Ce qui la secouait n'avait plus grand-chose à voir avec l'apparition du lazaret, même si le choc y était pour beaucoup dans la marée sombre qui remontait désormais en elle. Elle avait toujours vécu avec, mais aujourd'hui, c'en en était trop. Nina savait qu'elle ne s'adapterait jamais à ce monde dégoûtant. Elle n'irait plus jamais avec un homme, elle n'aurait jamais d'enfants. Comment le pourrait-elle, elle qui ne supportait pas qu'on lui prenne le pouls sans vomir ? Frigide, tel était son diagnostic. Hystérique. Irrécupérable. Bonne à être stérilisée, comme tous les autres de son espèce, puis enfermée en attendant la fin. Elle portait ce stigmate depuis la fin de son enfance, quand elle avait découvert que le corps, le sien comme ceux des autres, ne provoquait rien en elle. Elle ne s'était jamais touchée. Cela ne lui avait jamais posé de problème jusqu'à ce que le monde lui fasse comprendre que c'en était un. Alors, elle s'était forcée à coucher. L'un des pires souvenirs de sa vie, désormais concurrencé par ce qu'elle avait vu dans l'infirmerie. Le viol qu'elle s'était elle-même imposée l'avait répugnée de la chair qui la laissait indifférente auparavant. Elle avait voulu se corriger mais n'avait fait que se mutiler en profondeur. Depuis, elle avait fait tout pour s'isoler, quittant son prestigieux poste pour l'Ahnenerbe. Elle espérait que von Falkenstein ne s'était aperçu de rien.

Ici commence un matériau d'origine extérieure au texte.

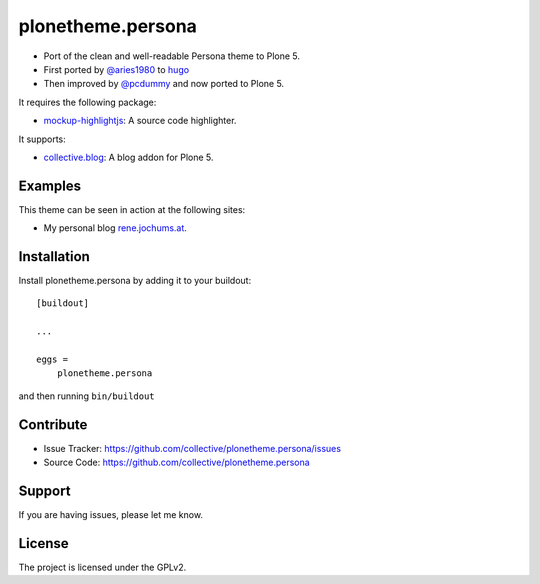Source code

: .. This README is meant for consumption by humans and pypi. Pypi can render rst files so please do not use Sphinx features.
   If you want to learn more about writing documentation, please check out: http://docs.plone.org/about/documentation_styleguide_addons.html
   This text does not appear on pypi or github. It is a comment.

==============================================================================
plonetheme.persona
==============================================================================

- Port of the clean and well-readable Persona theme to Plone 5.
- First ported by `@aries1980 <https://github.com/aries1980/hugo-theme-persona>`_ to `hugo <https://github.com/spf13/hugo>`_
- Then improved by `@pcdummy <https://github.com/pcdummy/hugo-theme-persona>`_ and now ported to Plone 5.

It requires the following package:

- `mockup-highlightjs <https://github.com/collective/mockup-highlightjs>`_: A source code highlighter.

It supports:

- `collective.blog <https://github.com/collective/collective.blog>`_: A blog addon for Plone 5.


Examples
--------

This theme can be seen in action at the following sites:

- My personal blog `rene.jochums.at <http://rene.jochums.at>`_.


Installation
------------

Install plonetheme.persona by adding it to your buildout::

    [buildout]

    ...

    eggs =
        plonetheme.persona


and then running ``bin/buildout``


Contribute
----------

- Issue Tracker: https://github.com/collective/plonetheme.persona/issues
- Source Code: https://github.com/collective/plonetheme.persona


Support
-------

If you are having issues, please let me know.


License
-------

The project is licensed under the GPLv2.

Le sommeil finit par venir, noir et boueux. Couchée dans un cercueil en bitume, elle regardait un ciel dans lequel les yeux avaient remplacé les étoiles. La masse coincée dans son œsophage se frayait un chemin douloureux jusqu'à son palais. Le sang se déversa sous sa langue. Elle se réveilla, un hurlement coincé dans les poumons.

Quelque chose lui obstruait réellement la glotte. Elle expectora, toussa, s'éclaboussant de liquide chaud et faillit s'évanouir à la vue du coussin plein de mucus rougeâtre. Son estomac protesta, se tordit et elle eut un haut le cœur. Contre la porte verrouillée, Gebbert tambourinait en l'appelant. Elle fut incapable de lui répondre. S'empêtrant dans ses draps en voulant se lever, elle s'écrasa par terre. À quatre pattes, elle se fit penser à un chat tentant de cracher une boule de poils particulièrement volumineuse. Quelque chose sinua dans sa glotte, se pressant contre son palais et elle éructa. La masse sortit enfin, éraflant ses dents et dégoulinant au sol dans un infâme bruit de succion. Elle ferma les yeux, reprenant sa respiration. Quand elle réouvrit les paupières, elle se mit à sangloter en voyant ce qu'elle avait vomi.

Dans la mare huileuse d'un bordeaux de tourbe baignait un globe oculaire blanc attaché à son nerf en queue de rat.